Removing a pinion gear from a drive shaft, I tried three different three-jaw pullers. All of them proved to be feckless junk. So next was an internet search for help. I found a forum discussion from a few years ago that included several ideas. As usual, Stan came up with a method that's simple and effective. There's a man with lots of good ideas.
So that's what that tool is for. There is Gold on this forum. the trick is finding it.
As always, thanks Steve.
Brilliant. Does it hurt the bearings any?
The link Steve mentioned
Steve, I see that Youtube video was posted under "aq farn". You also have quite a few videos under "aqfarn". Are they two separate accounts, or is one just a typo?
Oh, boy. Awhile back Google, which I gather is the power behind YouTube, started harassing me to use a first name and a last name. They wouldn't give up, blocking everything I tried to do with name-changing pop-ups. In trying to navigate the mess, now I've wound up with three accounts under different names all tied to a gmail address I never use. I'd trash all of them and start over, but I'm afraid I'd wind up with a dozen channels under different names and half a dozen email addresses I never use.
Thanks. What is the third one besides "aqfarn" and "aq farn"?
BTW, I've watched nearly all of your videos and enjoyed them all, thankyou for all the hard work it took to create them.
Yes, Steve - Google really stepped in it with all that nonsense. I ran into the same issues and I'm as computer savvy as just about anyone out there and I found it to be a big pain in the exaust pipe.
STAN - if you read this, curious if you do other carbs besides old timey stuff?
Just came in from the shop for more coffee and ran into this thread.
It works for me.
Questions from the old thread:
It doesn't seem to hurt the bearing but I almost always use Fun Projects pinion set up I really don't care if it does or not.
Harold, the other .01 % -- when my method doesn't work -- I throw it up on my chop saw, chop the pinion off the bearing, drive shaft and sleeve, throw all the pieces on the iron pile and install all new parts.
Question from Danial:
I work on pre-1930 brass carbs only. Today I rebuilt an early Rayfield that is going on a 1905 Fiat.
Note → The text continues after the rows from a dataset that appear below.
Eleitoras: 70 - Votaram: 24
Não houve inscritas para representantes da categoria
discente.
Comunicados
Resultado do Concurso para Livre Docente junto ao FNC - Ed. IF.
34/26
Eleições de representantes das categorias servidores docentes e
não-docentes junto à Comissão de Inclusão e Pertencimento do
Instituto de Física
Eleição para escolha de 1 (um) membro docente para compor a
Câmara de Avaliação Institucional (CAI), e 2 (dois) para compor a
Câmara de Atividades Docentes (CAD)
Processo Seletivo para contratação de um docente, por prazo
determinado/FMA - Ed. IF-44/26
This past week I have been working on a set of four Kingston 4 Ball, all from South Africa but from 3 different owners. They were all a mess - dented & bent, missing a lot of parts, etc. One was so corroded I had to drill out one cap and then chisel out the threaded part of the cap to get it out. Looked like it had laid in the dirt for 50 years or more. I should have taken more photos of them when I started on them. I actually do have more photos but the carbs have the customer's names written on them so I don't want to post the photos.
As there are NO 4 ball parts available, that means making throttle shafts, choke shafts, winding springs for the choke, fabricating a needle and seat system, making floats, straightening bowls, pulling and pushing out dents in the bowls and bodies, making new adjustment rods, machining new knurled adjustment knobs, refurbishing or making the ball caps, re-machining every mating surface, etc. I'm gaining on them, I'm down to drains, leak tests and test runs.
I posted this tip and video on the HCCA Forum, which I hope is OK. We have a "Restoration Tips" forum there. Any more ideas that apply to brass-era cars are welcome!
Thanks for the note Stan. My loss! Looks like you do great work there. Love the pics.